異世界艦娘~猫耳摩耶の、チートな冒険~ 作:摩耶様の下僕TNG
味方機の所属元が分かったあたしは、基地を出てから数日も経たないのに、まさかこんなにも早くライセンス持ちに出会うとは思わなかった。
これは面倒な事に巻き込まれるなって思ったから、海域から速攻トンズラしようと思ったけど、その後直ぐに別の味方機の反応を2つ確認、その後、最初のと同じ所属と分かり、流石に3機だとトンズラしても見つかるのは時間の問題だから諦め、相手が何らかのアクションを起こすまで、こっちは黙ってる事にした...。
やがて、その味方機...偵察機は、あたしを目視で確認すると通信を寄越す。
『こちらは楠ヶ浦鎮守府、開拓航路調査艦隊所属機。貴艦は"特級ライセンス"持ちの艦娘と見受ける。応答を求む。』
楠ヶ浦鎮守府とは、マッチョ達が所属してる基地の事で、開拓航路調査と名乗るからに、彼の配下の艦隊なのは間違い無いけど、その艦隊にライセンス持ちの艦娘が居るって事は、何か面倒臭い任務でこの海域に来てるんだろう。
偵察機があたしがライセンス持ちだって分かったのは、偵察機を使う相手もライセンス持ちだから。ライセンス持ち同士なら、索敵系の魔法...例えば、あたしの場合は索敵魔法、相手は偵察魔法に依る目視等...で分かる。

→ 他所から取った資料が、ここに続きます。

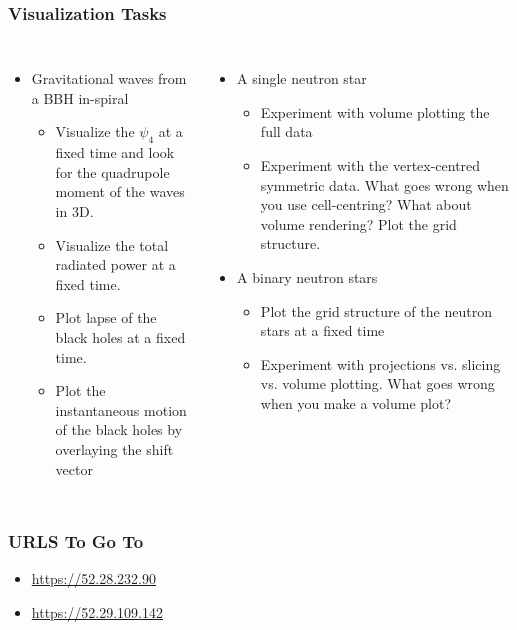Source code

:\documentclass[]{beamer}
\begin{document}
\begin{frame}
  \frametitle{Visualization Tasks}
  \begin{columns}
    \column{5cm}
    \begin{itemize}
    \item Gravitational waves from a BBH in-spiral
      \begin{itemize}
      \item Visualize the $\psi_4$ at a fixed time and look for the
        quadrupole moment of the waves in 3D.
      \item Visualize the total radiated power at a fixed time.
      \item Plot lapse of the black holes at a fixed time.
      \item Plot the instantaneous motion of the black holes by
        overlaying the shift vector
      \end{itemize}
    \end{itemize}
    \column{7cm}
    \begin{itemize}
    \item A single neutron star
      \begin{itemize}
      \item Experiment with volume plotting the full data
      \item Experiment with the vertex-centred symmetric data. What
        goes wrong when you use cell-centring? What about volume
        rendering? Plot the grid structure.
      \end{itemize}
    \item A binary neutron stars
      \begin{itemize}
      \item Plot the grid structure of the neutron stars at a fixed
        time
      \item Experiment with projections vs. slicing vs. volume
        plotting. What goes wrong when you make a volume plot?
      \end{itemize}
    \end{itemize}
  \end{columns}
\end{frame}

\begin{frame}
  \frametitle{URLS To Go To}
  \begin{Huge}
  \begin{itemize}
  \item {\color{blue}\url{https://52.28.232.90}}
  \item {\color{blue}\url{https://52.29.109.142}}
  \end{itemize}
\end{Huge}
\end{frame}
\end{document}
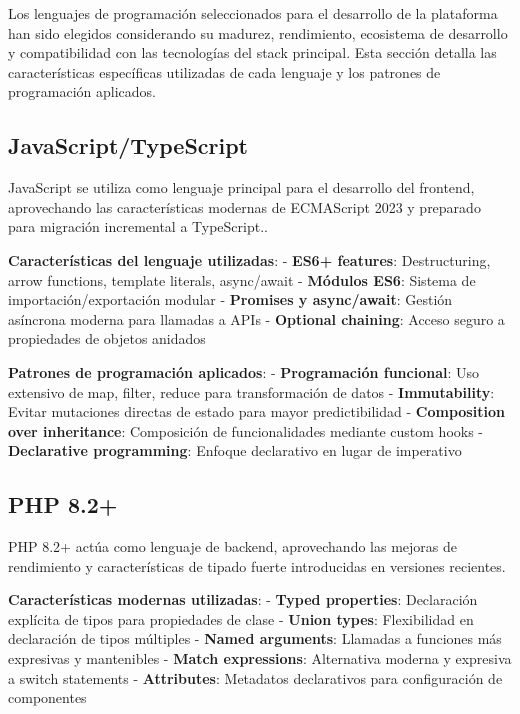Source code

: \documentclass[12pt,a4paper,oneside]{report}
\begin{document}
Los lenguajes de programación seleccionados para el desarrollo de la
plataforma han sido elegidos considerando su madurez, rendimiento,
ecosistema de desarrollo y compatibilidad con las tecnologías del stack
principal. Esta sección detalla las características específicas
utilizadas de cada lenguaje y los patrones de programación aplicados.

\subsection{JavaScript/TypeScript}\label{javascripttypescript}

JavaScript se utiliza como lenguaje principal para el desarrollo del
frontend, aprovechando las características modernas de ECMAScript 2023 y
preparado para migración incremental a TypeScript..

\textbf{Características del lenguaje utilizadas}: - \textbf{ES6+
features}: Destructuring, arrow functions, template literals,
async/await - \textbf{Módulos ES6}: Sistema de importación/exportación
modular - \textbf{Promises y async/await}: Gestión asíncrona moderna
para llamadas a APIs - \textbf{Optional chaining}: Acceso seguro a
propiedades de objetos anidados

\textbf{Patrones de programación aplicados}: - \textbf{Programación
funcional}: Uso extensivo de map, filter, reduce para transformación de
datos - \textbf{Immutability}: Evitar mutaciones directas de estado para
mayor predictibilidad - \textbf{Composition over inheritance}:
Composición de funcionalidades mediante custom hooks -
\textbf{Declarative programming}: Enfoque declarativo en lugar de
imperativo

\subsection{PHP 8.2+}\label{php-8.2}

PHP 8.2+ actúa como lenguaje de backend, aprovechando las mejoras de
rendimiento y características de tipado fuerte introducidas en versiones
recientes.

\textbf{Características modernas utilizadas}: - \textbf{Typed
properties}: Declaración explícita de tipos para propiedades de clase -
\textbf{Union types}: Flexibilidad en declaración de tipos múltiples -
\textbf{Named arguments}: Llamadas a funciones más expresivas y
mantenibles - \textbf{Match expressions}: Alternativa moderna y
expresiva a switch statements - \textbf{Attributes}: Metadatos
declarativos para configuración de componentes
\end{document}
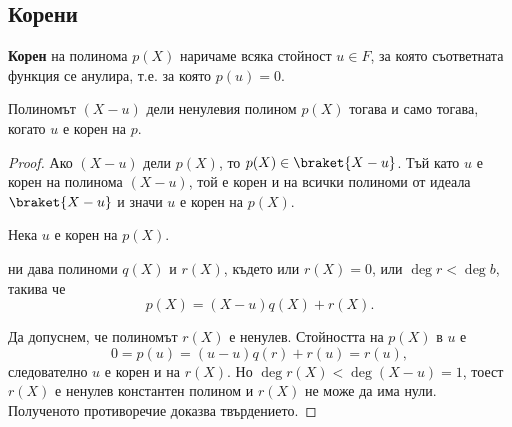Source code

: \documentclass{../../common/topic}
\begin{document}
\subsection{Корени}

\begin{definition}
  \textbf{Корен} на полинома \( p(X) \) наричаме всяка стойност \( u \in F \), за която съответната функция се анулира, т.е. за която \( p(u) = 0 \).
\end{definition}

\begin{proposition}\label{thm:root_divisor}
  Полиномът \( (X - u) \) дели ненулевия полином \( p(X) \) тогава и само тогава, когато \( u \) е корен на \( p \).
\end{proposition}
\begin{proof}
  \SufficiencySubProof Ако \( (X - u) \) дели \( p(X) \), то \( p(X) \in \braket{X - u} \). Тъй като \( u \) е корен на полинома \( (X - u) \), той е корен и на всички полиноми от идеала \( \braket{X - u} \) и значи \( u \) е корен на \( p(X) \).

  \NecessitySubProof Нека \( u \) е корен на \( p(X) \).

   ни дава полиноми \( q(X) \) и \( r(X) \), където или \( r(X) = 0 \), или \( \deg r < \deg b \), такива че
  \begin{equation*}
    p(X) = (X - u) q(X) + r(X).
  \end{equation*}

  Да допуснем, че полиномът \( r(X) \) е ненулев. Стойността на \( p(X) \) в \( u \) е
  \begin{equation*}
    0 = p(u) = (u - u) q(r) + r(u) = r(u),
  \end{equation*}
  следователно \( u \) е корен и на \( r(X) \). Но \( \deg r(X) < \deg (X - u) = 1 \), тоест \( r(X) \) е ненулев константен полином и \( r(X) \) не може да има нули. Полученото противоречие доказва твърдението.
\end{proof}
\end{document}
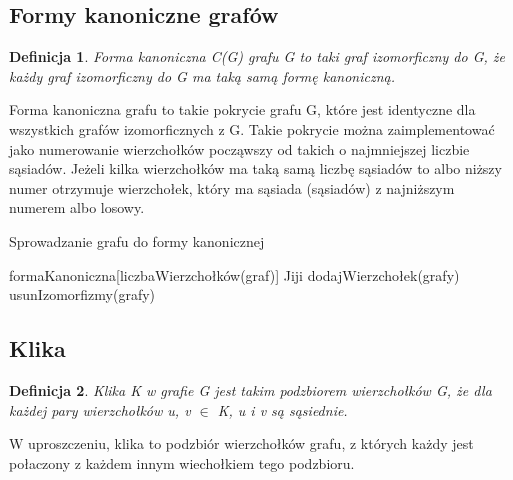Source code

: \documentclass[11pt]{article}
\newtheorem{definition}{Definicja}[section]
\begin{document}
  \subsection{Formy kanoniczne grafów}

  \begin{definition}
    Forma kanoniczna C(G) grafu G to taki graf izomorficzny do G, że każdy graf izomorficzny do G ma taką samą formę kanoniczną. 
  \end{definition}
  Forma kanoniczna grafu to takie pokrycie grafu G, 
  które jest identyczne dla wszystkich grafów izomorficznych z G. Takie pokrycie można zaimplementować
   jako numerowanie wierzchołków począwszy od takich o najmniejszej liczbie sąsiadów. 
   Jeżeli kilka wierzchołków ma taką samą liczbę sąsiadów to albo niższy numer otrzymuje wierzchołek, 
   który ma sąsiada (sąsiadów) z najniższym numerem albo losowy. 

   \begin{algorithm}
    \caption{Sprowadzanie grafu do formy kanonicznej}
    \begin{algorithmic}
    \STATE formaKanoniczna[liczbaWierzchołków(graf)]
        \STATE Jiji
      \ENDWHILE
    \ENDFOR
      \STATE dodajWierzchołek(grafy)
      \STATE usunIzomorfizmy(grafy)
    \ENDWHILE
    \end{algorithmic}
    \end{algorithm}

   \subsection{Klika}
   \begin{definition}
    Klika K w grafie G jest takim podzbiorem wierzchołków G, że dla każdej pary wierzchołków u, v $\in$ K, u i v są sąsiednie. 
   \end{definition}
   
   W uproszczeniu, klika to podzbiór wierzchołków grafu, z których każdy jest połaczony z każdem innym wiechołkiem tego podzbioru.
   \begin{figure}[h]
   \centering
     \caption{}
  \end{figure}
\end{document}
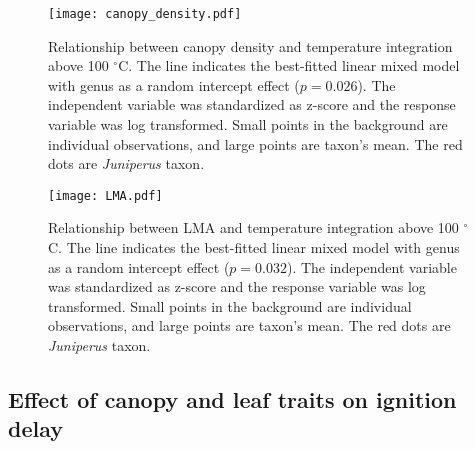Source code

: \documentclass{ttuthes2007}
\begin{document}
\begin{figure}[ht]
    \centering
    \texttt{[image: canopy\_density.pdf]}
    \caption[short version]{\label{fig:canopyden-tempint} Relationship between canopy density and temperature integration above 100 $^{\circ}$C. The line indicates the best-fitted linear mixed model with genus as a random intercept effect ($p = 0.026$). The independent variable was standardized  as z-score and the response variable was log transformed. Small points in the background are individual observations, and large points are taxon's mean. The red dots are \emph{Juniperus} taxon.}
\end{figure}

\begin{figure}[ht]
    \centering
    \texttt{[image: LMA.pdf]}
    \caption[short version]{\label{fig:LMA-tempint} Relationship between LMA and temperature integration above 100 $^{\circ}$C. The line indicates the best-fitted linear mixed model with genus as a random intercept effect ($p = 0.032$). The independent variable was standardized  as z-score and the response variable was log transformed. Small points in the background are individual observations, and large points are taxon's mean. The red dots are \emph{Juniperus} taxon.}
\end{figure}



\clearpage
\subsection{Effect of canopy and leaf traits on ignition delay}


\end{document}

因みに、ライセンスの等級は初級から中、上、特級まで有るんだけど、今までの最高等級保持者は上級が最高。多分、こっちが最上級のライセンス持ちだって知ったから、相手(上級ライセンス持ち)は接触したがってるんだろう。
「カドマツ、合流希望だったら断って。」
関わったら確実に面倒事に巻き込まれるから、彼に交渉を任せてトンズラしようと思ったけど...。
『既にこちらに向かってるそうです。』
その報告に頭を抱えると同時に、どうやってトンズラするかって考え始める。
「カドマツ、相手の艦隊の数は?」
『空母1、高速艇1。高速艇には4人乗艦してます。』
「そうか...キクチ、相手の艦隊が"全て"索敵範囲に入ったら教えろ。」
『"全て"ですか?』
"全て"と聞いて不審に思って聞き返す彼に"そうだ"と答えると、あたしが遣ろうとする事に気付いたのか、カドマツが直ぐに"それはまずいのでは?"と止めに入る。
「やっぱっ、まずいか...。」
『まずいでしょ?』
『ああ、それは流石にまずいですね...。』
あたしとカドマツのやり取りで、キクチも気付いたらしく同調する。
『しかし、何でそうしようと?』
「この海域なら、誤射を装って"石斧"で蒸発させても分からないかな?てっ。」
その後、"バレたら即テロリストの仲間入り確定"と3人でバカ笑いするが、直ぐに"駄目だろ!"と、カドマツ達に怒られたのは云うまでも無い...。